Dataset entries:
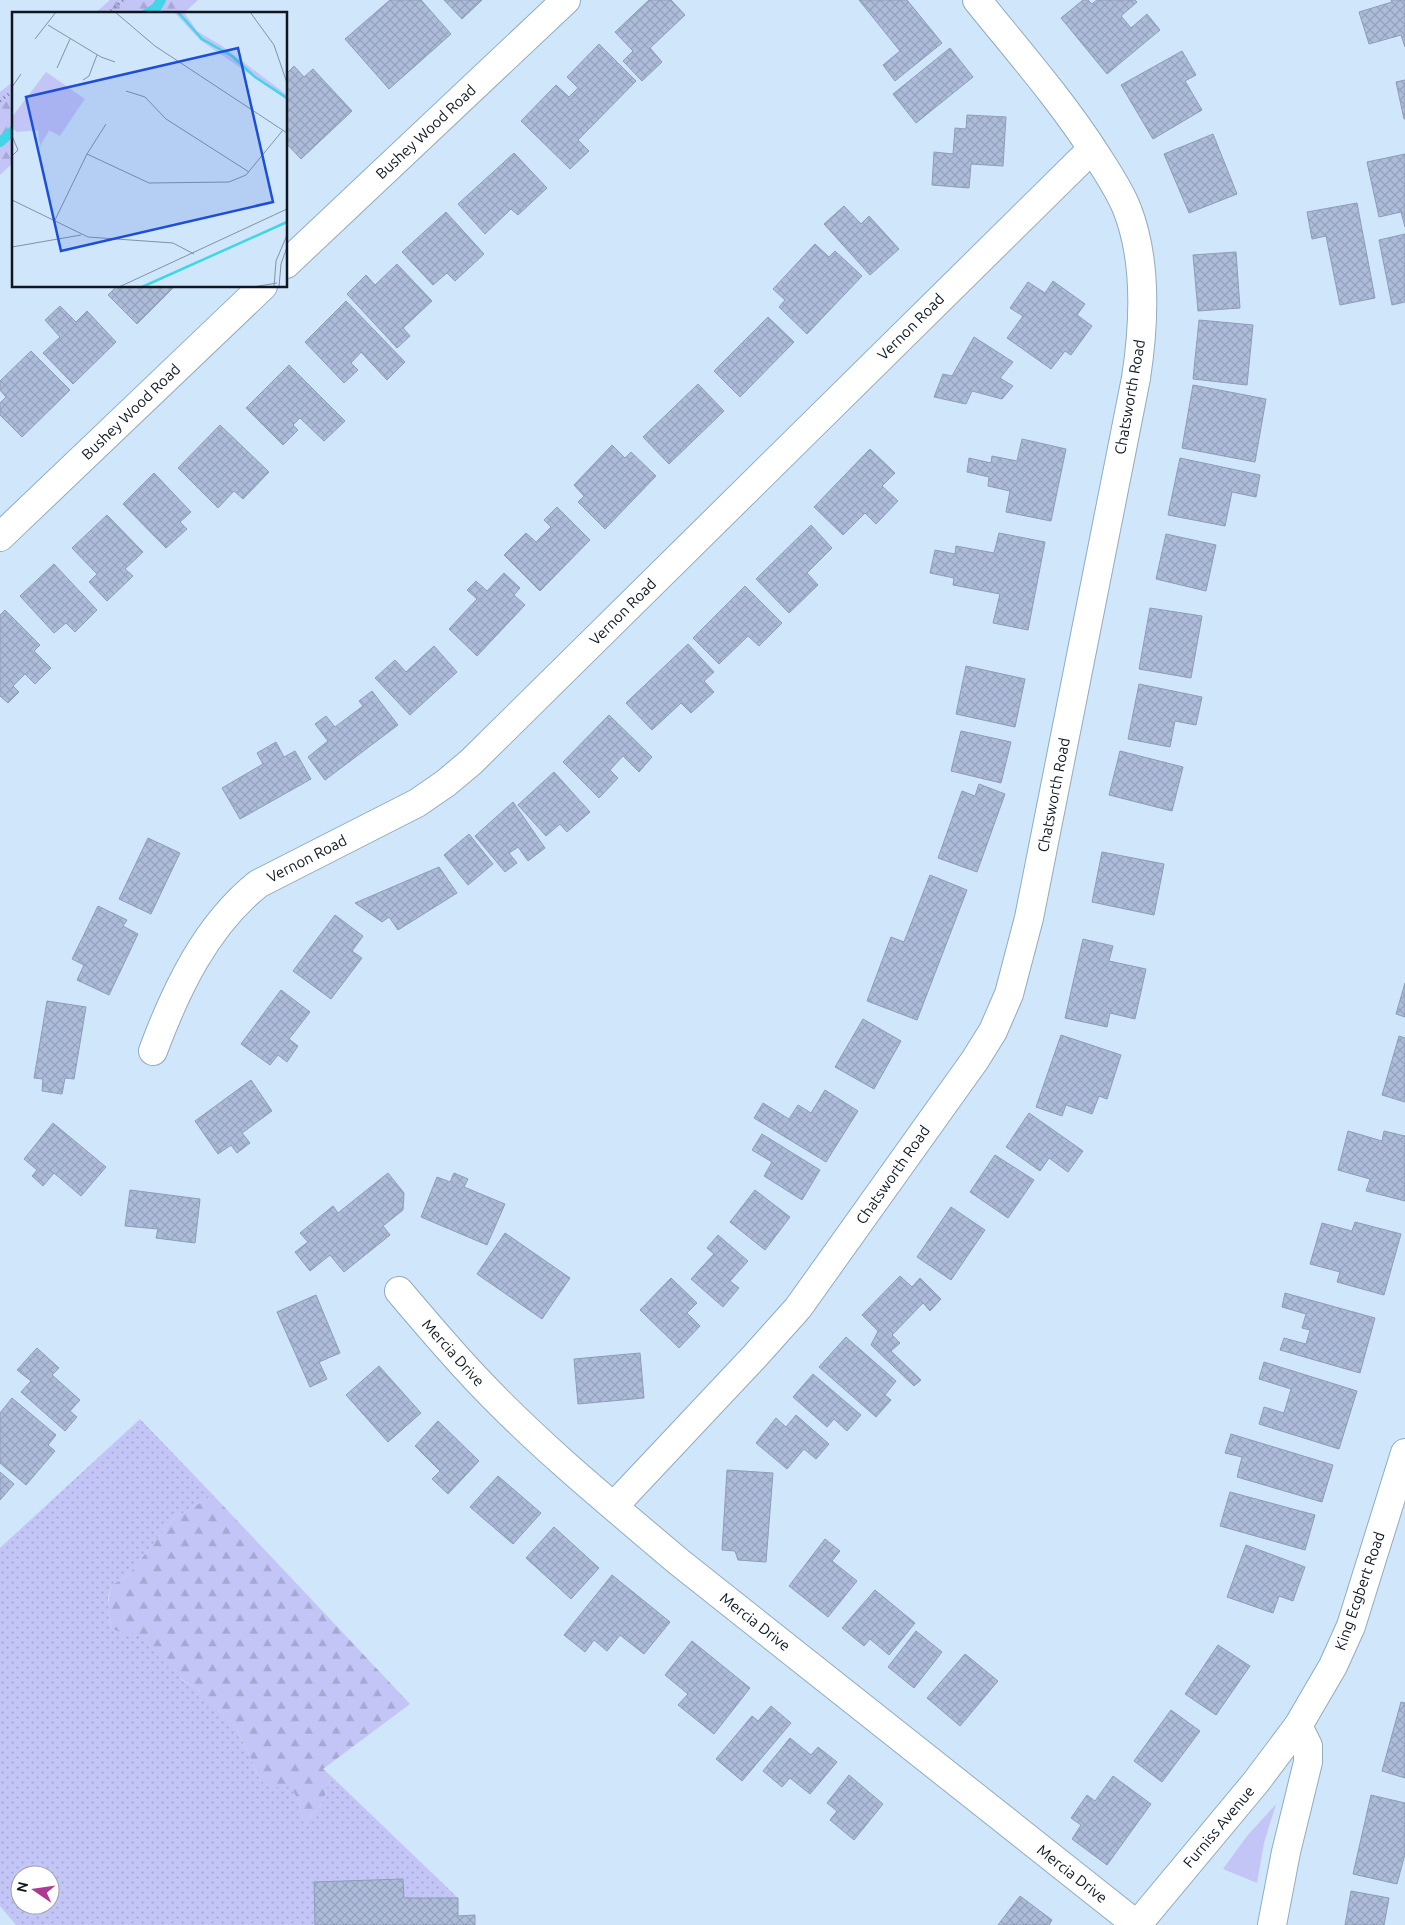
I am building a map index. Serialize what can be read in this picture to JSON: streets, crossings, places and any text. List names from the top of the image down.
{
  "streets": {
    "street": [
      "Bushey Wood Road",
      "Vernon Road",
      "Chatsworth Road",
      "Mercia Drive",
      "King Ecgbert Road",
      "Furniss Avenue"
    ]
  },
  "crossings": [
    ["Vernon Road", "Chatsworth Road"],
    ["Chatsworth Road", "Mercia Drive"],
    ["Mercia Drive", "Furniss Avenue"],
    ["King Ecgbert Road", "Furniss Avenue"]
  ],
  "north": "left"
}
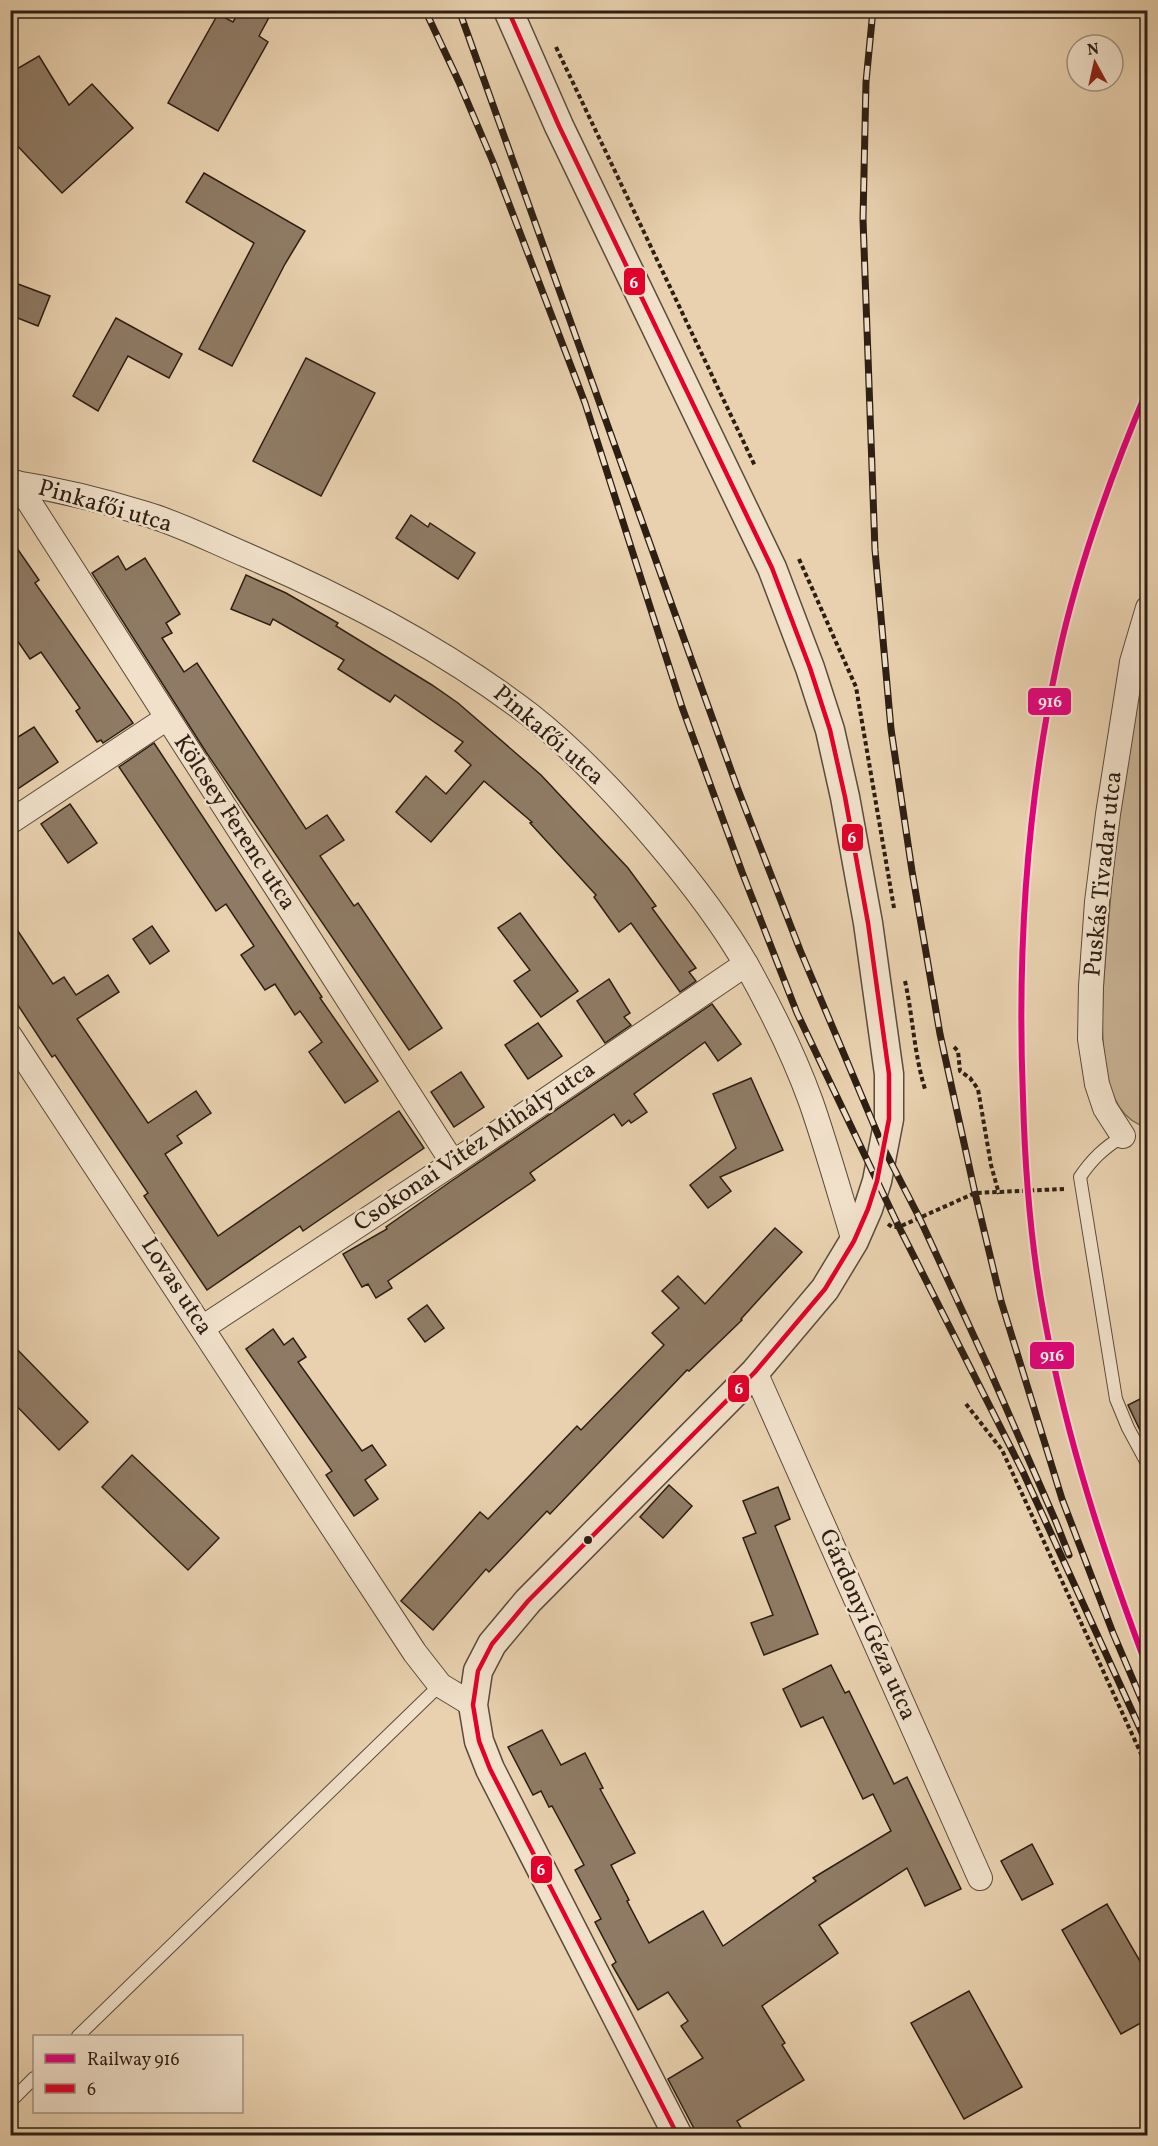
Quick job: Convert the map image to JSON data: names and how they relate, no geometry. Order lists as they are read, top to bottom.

* ABOUT THIS EXERCISE:
What is needed is a word-for-word transcription of all the entries, with the pictures dropped.

* REPLY:
I am building a map index. Serialize what can be read in this picture to JSON: streets, crossings, places and any text. List names from the top of the image down.
{
  "streets": {
    "street": [
      "Bushey Wood Road",
      "Vernon Road",
      "Chatsworth Road",
      "Mercia Drive",
      "King Ecgbert Road",
      "Furniss Avenue"
    ]
  },
  "crossings": [
    ["Vernon Road", "Chatsworth Road"],
    ["Chatsworth Road", "Mercia Drive"],
    ["Mercia Drive", "Furniss Avenue"],
    ["King Ecgbert Road", "Furniss Avenue"]
  ],
  "north": "left"
}
Quick job: Convert the map image to JSON data: names and how they relate, no geometry. Order lists as they are read, top to bottom.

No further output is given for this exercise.